* **ACTION ITEM**: Look below for the lines from the one with "Speak in Metrics: When" to the one with "Balance Cost &", and copy exactly those lines, both ends included.

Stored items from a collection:
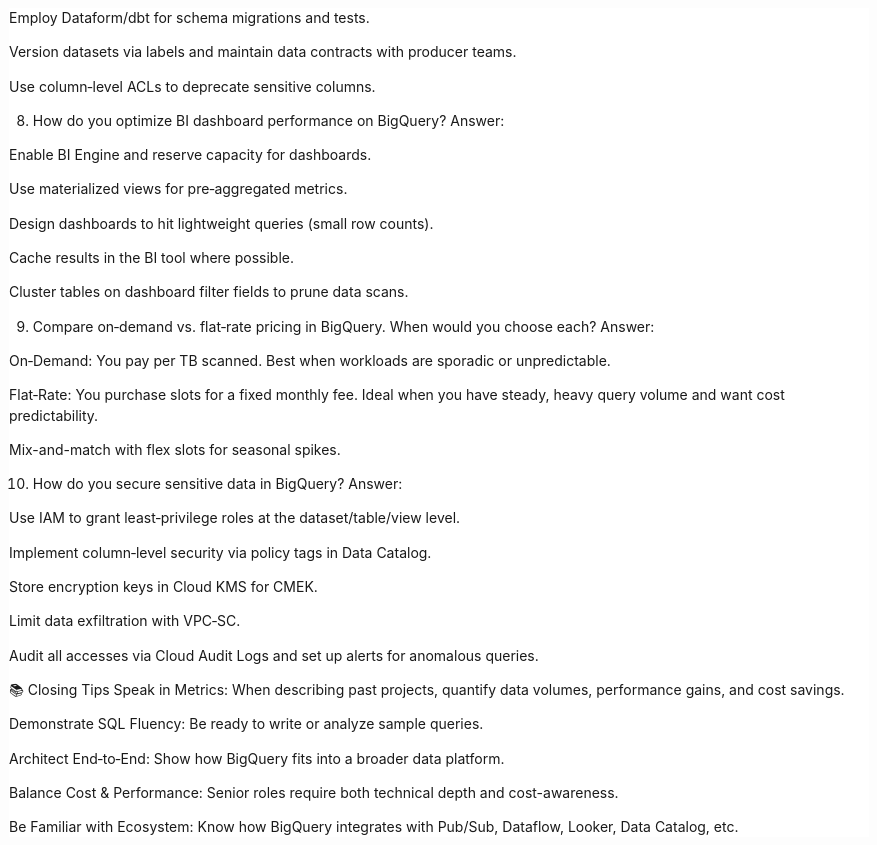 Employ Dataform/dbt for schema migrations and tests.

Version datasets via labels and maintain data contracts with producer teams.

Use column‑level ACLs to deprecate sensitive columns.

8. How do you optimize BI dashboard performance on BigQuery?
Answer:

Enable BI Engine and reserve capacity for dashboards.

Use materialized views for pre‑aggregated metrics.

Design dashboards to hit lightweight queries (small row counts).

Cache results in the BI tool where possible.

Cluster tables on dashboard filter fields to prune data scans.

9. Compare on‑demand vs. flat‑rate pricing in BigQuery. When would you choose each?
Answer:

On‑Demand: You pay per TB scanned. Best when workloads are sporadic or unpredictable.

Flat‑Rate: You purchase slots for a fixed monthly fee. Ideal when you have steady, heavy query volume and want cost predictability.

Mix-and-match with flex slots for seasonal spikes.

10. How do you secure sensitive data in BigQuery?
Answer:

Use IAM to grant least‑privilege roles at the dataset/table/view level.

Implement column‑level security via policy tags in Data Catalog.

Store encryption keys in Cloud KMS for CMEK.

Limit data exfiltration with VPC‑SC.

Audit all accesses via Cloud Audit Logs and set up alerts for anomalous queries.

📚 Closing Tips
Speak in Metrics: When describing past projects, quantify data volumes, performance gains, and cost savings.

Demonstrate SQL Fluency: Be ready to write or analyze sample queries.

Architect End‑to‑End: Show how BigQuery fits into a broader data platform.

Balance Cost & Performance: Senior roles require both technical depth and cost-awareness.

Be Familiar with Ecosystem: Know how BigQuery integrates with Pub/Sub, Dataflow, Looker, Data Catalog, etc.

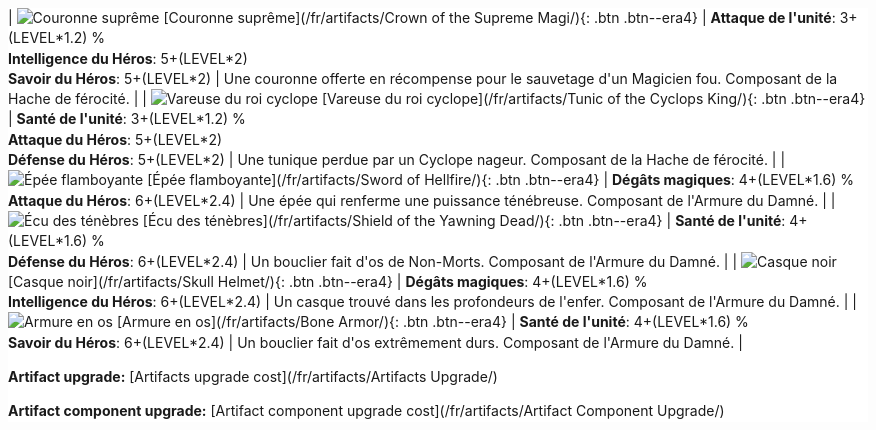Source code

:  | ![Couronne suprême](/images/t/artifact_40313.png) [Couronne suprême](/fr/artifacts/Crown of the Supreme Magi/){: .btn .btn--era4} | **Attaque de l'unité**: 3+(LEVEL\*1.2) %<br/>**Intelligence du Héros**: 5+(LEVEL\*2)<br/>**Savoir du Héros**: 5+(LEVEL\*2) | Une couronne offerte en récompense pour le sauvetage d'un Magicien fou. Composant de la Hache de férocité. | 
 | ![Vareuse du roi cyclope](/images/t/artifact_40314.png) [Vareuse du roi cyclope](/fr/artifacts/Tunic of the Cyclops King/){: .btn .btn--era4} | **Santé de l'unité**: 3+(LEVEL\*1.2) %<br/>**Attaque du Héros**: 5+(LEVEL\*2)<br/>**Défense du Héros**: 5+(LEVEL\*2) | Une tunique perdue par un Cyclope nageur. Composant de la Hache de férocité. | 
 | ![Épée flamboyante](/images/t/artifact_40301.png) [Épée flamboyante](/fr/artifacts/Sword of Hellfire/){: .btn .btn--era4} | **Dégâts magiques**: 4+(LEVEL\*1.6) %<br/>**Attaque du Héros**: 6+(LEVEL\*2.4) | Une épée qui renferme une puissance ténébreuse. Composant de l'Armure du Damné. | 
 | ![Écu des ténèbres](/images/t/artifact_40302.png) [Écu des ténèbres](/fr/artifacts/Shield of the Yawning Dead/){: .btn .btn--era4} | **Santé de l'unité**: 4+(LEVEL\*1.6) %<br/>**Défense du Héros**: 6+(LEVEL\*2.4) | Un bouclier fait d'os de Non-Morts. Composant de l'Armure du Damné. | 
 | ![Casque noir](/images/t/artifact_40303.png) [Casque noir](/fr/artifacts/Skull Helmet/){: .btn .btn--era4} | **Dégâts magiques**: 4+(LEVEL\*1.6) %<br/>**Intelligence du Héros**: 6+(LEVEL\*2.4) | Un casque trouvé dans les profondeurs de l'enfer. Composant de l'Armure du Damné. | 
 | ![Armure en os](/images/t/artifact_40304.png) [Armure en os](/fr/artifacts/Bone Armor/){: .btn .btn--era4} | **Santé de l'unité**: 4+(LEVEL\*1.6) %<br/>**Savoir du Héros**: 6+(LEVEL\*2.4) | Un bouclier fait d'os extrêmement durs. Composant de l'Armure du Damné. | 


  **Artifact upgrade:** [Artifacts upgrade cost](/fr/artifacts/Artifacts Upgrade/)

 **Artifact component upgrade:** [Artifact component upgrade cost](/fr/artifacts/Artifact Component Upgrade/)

---

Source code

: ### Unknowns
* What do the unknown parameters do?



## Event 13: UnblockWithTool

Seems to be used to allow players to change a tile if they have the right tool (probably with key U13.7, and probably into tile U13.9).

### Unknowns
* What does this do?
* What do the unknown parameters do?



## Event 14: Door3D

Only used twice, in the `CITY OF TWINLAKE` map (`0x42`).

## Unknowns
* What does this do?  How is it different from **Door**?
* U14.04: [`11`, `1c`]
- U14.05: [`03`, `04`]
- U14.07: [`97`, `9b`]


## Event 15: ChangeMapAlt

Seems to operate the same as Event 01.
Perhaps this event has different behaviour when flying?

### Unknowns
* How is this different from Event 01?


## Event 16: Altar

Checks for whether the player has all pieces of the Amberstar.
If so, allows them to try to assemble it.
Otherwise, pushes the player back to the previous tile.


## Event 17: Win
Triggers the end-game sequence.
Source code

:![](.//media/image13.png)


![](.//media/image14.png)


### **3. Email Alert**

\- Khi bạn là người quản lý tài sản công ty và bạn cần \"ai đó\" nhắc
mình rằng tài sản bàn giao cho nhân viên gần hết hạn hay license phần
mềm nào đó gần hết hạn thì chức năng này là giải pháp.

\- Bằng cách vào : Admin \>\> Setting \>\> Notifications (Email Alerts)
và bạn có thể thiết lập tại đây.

* **RESPONSE**:
Speak in Metrics: When describing past projects, quantify data volumes, performance gains, and cost savings.

Demonstrate SQL Fluency: Be ready to write or analyze sample queries.

Architect End‑to‑End: Show how BigQuery fits into a broader data platform.

Balance Cost & Performance: Senior roles require both technical depth and cost-awareness.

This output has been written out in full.